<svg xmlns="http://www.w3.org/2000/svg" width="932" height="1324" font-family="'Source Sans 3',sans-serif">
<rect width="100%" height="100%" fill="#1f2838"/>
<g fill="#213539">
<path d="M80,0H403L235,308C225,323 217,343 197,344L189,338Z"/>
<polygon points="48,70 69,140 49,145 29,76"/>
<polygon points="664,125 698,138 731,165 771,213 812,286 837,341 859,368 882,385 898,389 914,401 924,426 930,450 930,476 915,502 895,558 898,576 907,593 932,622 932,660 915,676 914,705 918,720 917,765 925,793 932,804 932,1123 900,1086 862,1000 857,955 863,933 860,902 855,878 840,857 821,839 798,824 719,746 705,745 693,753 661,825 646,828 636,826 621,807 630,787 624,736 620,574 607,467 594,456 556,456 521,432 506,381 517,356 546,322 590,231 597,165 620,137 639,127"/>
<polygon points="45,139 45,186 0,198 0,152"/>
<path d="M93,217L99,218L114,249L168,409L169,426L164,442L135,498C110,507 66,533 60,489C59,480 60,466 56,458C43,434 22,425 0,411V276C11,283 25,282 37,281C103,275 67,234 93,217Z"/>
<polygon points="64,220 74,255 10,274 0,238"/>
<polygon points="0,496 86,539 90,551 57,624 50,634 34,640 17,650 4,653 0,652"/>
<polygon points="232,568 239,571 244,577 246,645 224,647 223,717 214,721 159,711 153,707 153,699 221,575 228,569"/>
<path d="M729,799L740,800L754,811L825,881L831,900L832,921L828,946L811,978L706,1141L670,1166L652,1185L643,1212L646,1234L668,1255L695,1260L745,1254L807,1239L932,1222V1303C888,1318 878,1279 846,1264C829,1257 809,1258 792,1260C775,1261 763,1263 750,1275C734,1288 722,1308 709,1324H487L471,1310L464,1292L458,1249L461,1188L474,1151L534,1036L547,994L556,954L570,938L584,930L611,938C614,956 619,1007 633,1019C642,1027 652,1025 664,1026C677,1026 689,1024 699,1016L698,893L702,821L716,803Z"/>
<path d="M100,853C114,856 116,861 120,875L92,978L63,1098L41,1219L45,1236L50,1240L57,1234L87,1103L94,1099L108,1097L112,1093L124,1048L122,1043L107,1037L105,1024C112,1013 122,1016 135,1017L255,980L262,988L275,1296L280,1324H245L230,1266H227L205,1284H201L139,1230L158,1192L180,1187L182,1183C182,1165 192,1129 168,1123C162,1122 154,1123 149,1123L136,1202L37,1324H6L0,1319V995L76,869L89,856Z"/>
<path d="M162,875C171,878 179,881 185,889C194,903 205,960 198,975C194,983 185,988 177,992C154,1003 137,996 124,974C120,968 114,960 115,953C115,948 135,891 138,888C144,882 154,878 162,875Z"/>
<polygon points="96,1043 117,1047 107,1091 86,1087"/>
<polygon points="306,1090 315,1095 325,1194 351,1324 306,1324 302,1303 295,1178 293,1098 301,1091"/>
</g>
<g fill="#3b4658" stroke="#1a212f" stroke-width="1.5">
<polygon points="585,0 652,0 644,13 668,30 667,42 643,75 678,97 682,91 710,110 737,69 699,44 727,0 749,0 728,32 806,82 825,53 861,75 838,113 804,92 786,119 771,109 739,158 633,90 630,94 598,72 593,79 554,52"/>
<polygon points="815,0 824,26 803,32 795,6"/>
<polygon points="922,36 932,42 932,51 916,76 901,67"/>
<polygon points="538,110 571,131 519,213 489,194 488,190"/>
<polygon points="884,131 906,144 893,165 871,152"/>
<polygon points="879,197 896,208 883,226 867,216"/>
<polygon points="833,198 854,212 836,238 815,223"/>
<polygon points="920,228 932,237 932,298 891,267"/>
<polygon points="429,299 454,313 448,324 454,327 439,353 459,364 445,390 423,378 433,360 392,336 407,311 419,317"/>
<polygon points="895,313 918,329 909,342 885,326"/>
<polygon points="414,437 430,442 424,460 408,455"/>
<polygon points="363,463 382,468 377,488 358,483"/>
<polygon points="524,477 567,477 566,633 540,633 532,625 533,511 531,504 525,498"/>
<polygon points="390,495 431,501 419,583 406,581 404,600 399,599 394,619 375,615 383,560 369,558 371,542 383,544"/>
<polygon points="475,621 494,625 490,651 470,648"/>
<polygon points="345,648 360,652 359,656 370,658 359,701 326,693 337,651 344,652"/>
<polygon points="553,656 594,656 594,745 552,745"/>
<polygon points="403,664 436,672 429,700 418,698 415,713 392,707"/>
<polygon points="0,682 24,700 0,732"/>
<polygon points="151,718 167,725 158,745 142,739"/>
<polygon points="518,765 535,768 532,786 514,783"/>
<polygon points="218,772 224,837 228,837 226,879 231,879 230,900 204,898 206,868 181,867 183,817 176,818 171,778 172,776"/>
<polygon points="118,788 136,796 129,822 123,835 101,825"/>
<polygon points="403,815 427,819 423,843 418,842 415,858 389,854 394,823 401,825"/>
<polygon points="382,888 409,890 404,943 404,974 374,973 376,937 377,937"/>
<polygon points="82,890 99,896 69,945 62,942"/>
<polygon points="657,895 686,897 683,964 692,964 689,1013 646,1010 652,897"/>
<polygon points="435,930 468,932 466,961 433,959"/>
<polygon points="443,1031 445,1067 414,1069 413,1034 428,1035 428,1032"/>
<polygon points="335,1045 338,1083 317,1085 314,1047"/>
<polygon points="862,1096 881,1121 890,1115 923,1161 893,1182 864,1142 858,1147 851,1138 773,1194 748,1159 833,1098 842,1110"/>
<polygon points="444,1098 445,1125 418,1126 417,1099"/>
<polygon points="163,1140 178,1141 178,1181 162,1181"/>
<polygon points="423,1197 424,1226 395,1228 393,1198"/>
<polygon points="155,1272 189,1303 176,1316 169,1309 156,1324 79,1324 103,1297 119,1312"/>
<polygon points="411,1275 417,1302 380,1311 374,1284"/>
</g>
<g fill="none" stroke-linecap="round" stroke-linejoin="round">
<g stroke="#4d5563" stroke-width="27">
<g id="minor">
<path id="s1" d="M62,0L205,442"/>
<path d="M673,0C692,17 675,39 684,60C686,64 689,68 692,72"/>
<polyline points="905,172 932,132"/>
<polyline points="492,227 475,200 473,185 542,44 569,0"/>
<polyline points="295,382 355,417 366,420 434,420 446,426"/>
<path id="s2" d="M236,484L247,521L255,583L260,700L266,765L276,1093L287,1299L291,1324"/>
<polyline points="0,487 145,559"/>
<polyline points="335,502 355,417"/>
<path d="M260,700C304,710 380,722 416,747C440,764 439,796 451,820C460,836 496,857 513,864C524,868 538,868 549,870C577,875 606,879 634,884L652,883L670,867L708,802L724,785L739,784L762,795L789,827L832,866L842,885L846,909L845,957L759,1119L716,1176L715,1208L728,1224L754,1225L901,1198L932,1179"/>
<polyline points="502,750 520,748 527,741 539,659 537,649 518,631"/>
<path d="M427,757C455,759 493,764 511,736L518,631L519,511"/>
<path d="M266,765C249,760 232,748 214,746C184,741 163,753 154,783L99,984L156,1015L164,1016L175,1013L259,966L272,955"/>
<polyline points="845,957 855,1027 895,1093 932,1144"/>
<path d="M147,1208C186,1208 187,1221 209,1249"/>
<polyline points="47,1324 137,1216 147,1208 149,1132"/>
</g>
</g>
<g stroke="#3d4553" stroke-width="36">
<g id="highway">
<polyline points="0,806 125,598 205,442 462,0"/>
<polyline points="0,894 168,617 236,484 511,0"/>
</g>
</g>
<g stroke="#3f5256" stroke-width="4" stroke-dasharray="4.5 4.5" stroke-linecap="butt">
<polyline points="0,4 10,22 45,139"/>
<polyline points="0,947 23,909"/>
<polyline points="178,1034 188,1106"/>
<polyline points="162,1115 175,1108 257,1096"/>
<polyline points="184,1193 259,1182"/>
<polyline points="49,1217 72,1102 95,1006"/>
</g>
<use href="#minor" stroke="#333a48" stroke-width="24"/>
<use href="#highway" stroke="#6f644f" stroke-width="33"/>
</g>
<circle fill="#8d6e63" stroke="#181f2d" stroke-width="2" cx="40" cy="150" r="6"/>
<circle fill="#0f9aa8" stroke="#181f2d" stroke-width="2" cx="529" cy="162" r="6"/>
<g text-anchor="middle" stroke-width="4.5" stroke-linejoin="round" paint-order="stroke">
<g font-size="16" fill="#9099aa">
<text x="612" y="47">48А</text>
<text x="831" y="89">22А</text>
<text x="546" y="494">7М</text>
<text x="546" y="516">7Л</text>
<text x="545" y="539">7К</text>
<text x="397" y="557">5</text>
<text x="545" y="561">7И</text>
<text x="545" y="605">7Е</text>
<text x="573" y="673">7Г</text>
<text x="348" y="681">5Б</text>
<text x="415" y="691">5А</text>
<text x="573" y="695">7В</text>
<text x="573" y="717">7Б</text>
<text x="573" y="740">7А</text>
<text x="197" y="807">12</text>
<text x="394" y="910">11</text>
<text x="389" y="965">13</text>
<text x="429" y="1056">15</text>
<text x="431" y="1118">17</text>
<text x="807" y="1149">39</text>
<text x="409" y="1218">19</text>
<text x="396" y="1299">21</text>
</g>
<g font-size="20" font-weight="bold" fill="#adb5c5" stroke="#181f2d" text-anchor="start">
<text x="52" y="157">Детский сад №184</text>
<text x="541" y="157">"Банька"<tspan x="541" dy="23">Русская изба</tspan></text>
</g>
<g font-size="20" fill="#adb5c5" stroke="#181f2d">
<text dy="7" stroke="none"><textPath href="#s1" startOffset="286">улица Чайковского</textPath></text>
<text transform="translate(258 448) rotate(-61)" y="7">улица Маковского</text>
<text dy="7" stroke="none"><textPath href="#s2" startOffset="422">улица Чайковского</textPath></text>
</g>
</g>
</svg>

■ ■ ■ ■ ■

- How to complete this task: Your task is to return each line of the data above that contains the string "linejoin".

- Solution for this problem:
<g fill="none" stroke-linecap="round" stroke-linejoin="round">
<g text-anchor="middle" stroke-width="4.5" stroke-linejoin="round" paint-order="stroke">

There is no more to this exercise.